Le moyen qui, en cette branche, repose sur l’affirmation que si l'organe de gestion reste en défaut de mettre le commissaire en possession des comptes annuels dans le délai légal, celui-ci a pour seule obligation de dénoncer les faits au conseil d’administration et, le cas échéant, à l’assemblée générale, sans que cette dénonciation doive prendre la forme d’un rapport de carence, manque en droit.

Quant à la deuxième branche :

Le moyen, en cette branche, suppose que les normes générales de révision de l’Institut des réviseurs d’entreprises ne revêtent pas un caractère réglementaire.

Il se déduit de la réponse à la première branche que tel n'est pas le cas. »

(Cass., 24 mai 2007, première chambre, section française, rôle n°D060007F, www.juridat.be).

Notons d’abord que l’arrêt ne permet pas de savoir pourquoi la Cour de cassation évoque les normes générales de révision telles qu’adaptées par le Conseil le 6 décembre 2002, alors que les comptes litigieux étaient ceux de l’exercice 2000 … Remarquons toutefois que les normes antérieures étaient identiques sur le point litigieux.

Cette jurisprudence est-elle encore d’actualité ?

Indiscutablement, puisque l’obligation d’établir un rapport de carence a été insérée dans la loi.

Le nouvel article 144 C.S. contient l’obligation légale pour le commissaire, s’il est dans l’incapacité de délivrer une attestation, d’effectuer une « déclaration d’abstention. »

Plus précisément, le rapport des commissaires doit notamment contenir :

« 4° une attestation dans laquelle les commissaires indiquent si, à leur avis, les comptes annuels donnent une image fidèle du patrimoine, de la situation financière et des résultats de la société compte tenu du référentiel comptable applicable et, le cas échéant, quant au respect des exigences légales applicables. Elle peut prendre la forme d'une attestation sans réserve, d’une attestation avec réserve, d’une opinion négative, ou, si les commissaires sont dans l’incapacité de délivrer une attestation, d’une déclaration d’abstention.

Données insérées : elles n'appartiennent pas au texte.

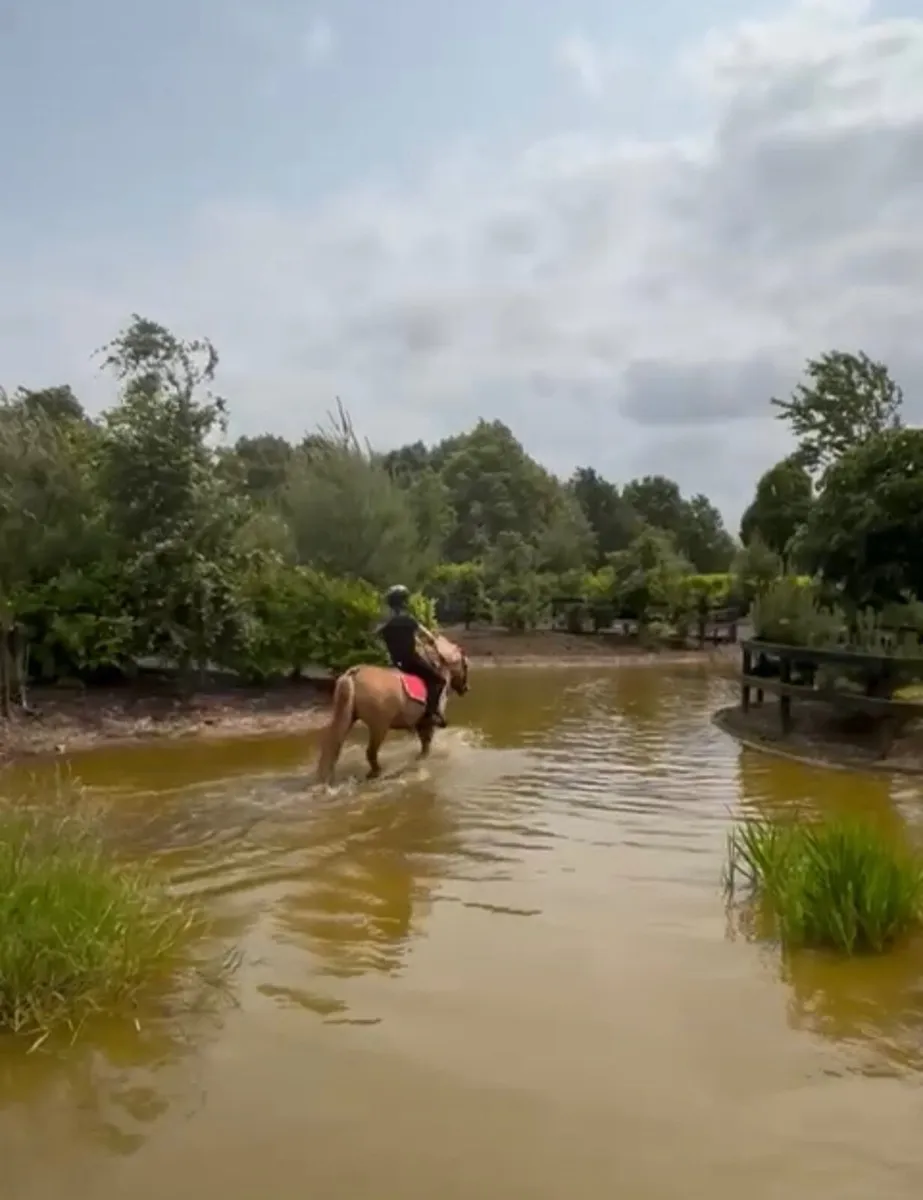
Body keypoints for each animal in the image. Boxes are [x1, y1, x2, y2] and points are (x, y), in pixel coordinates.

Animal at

Dans ses normes, l’Institut des réviseurs d’entreprises vise, pour l’hypothèse d’une « déclaration d’abstention », d’autres cas que l’absence de comptes annuels : ce type de rapport devrait être émis par le commissaire « lorsque les données fournies sont tellement insuffisantes qu’il devient impossible d’émettre un avis fondé » ou « lorsque la situation de l’entité est caractérisée par de multiples incertitudes affectant de façon significative les comptes ».

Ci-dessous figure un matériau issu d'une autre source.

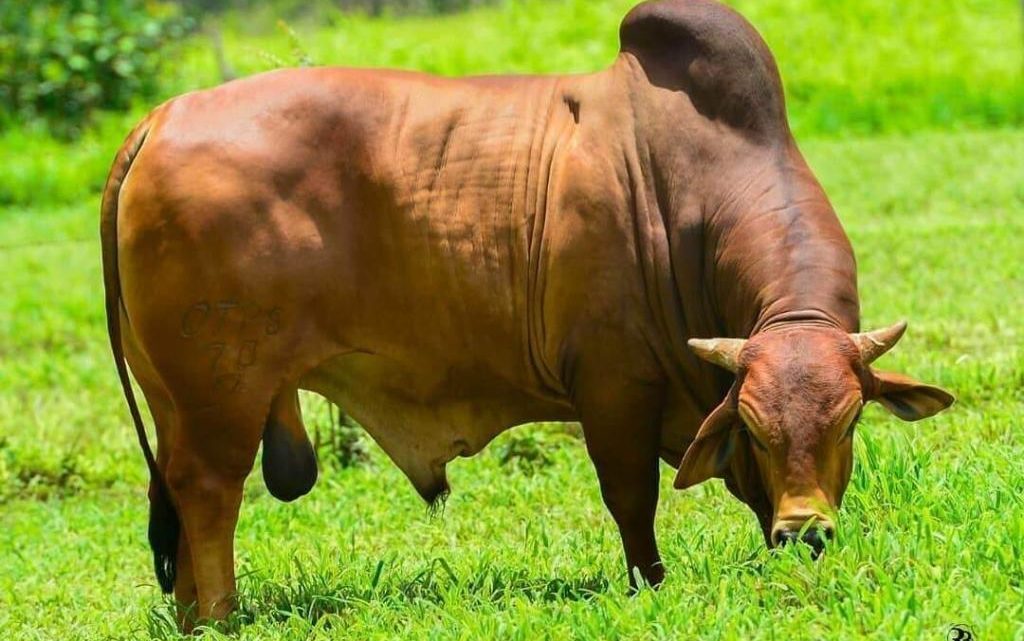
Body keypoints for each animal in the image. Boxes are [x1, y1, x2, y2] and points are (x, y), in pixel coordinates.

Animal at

A notre avis, la déclaration d’abstention s’impose aussi dans le cas d’absence de comptes annuels dans le délai légal, le « rapport de carence » prévu les normes de l’Institut correspondant à la « déclaration d’abstention » du Code des sociétés.

Observons pour terminer que le paragraphe des normes générales de révision évoquant la situation d’une absence de comptes dans le délai légal figure toujours, sans modification, dans les textes professionnels actuellement en vigueur (après une petite numérotation, en 3.16.4).

Les normes et recommandations de révision peuvent être consultées sur www.accountancy.be.

Quant à la valeur réglementaire des normes et recommandations de révision, elle a été confirmée par l’A.R. de pouvoirs spéciaux du 21 avril 2007.

L’article 30, paragraphe 3, de la loi du 22 juillet 1953 dispose à présent que :

« Les normes sont obligatoires pour les réviseurs d’entreprises. Les recommandations sont également obligatoires, à moins que le réviseur d’entreprises ne puisse motiver, dans des circonstances particulières, que l’écart opéré par rapport à la recommandation ne porte pas atteinte aux critères fixés à l’article 14, paragraphe 3. »

Ce sont les critères de diligence, d’indépendance, etc. qui forment la base de l’éthique professionnelle du réviseur.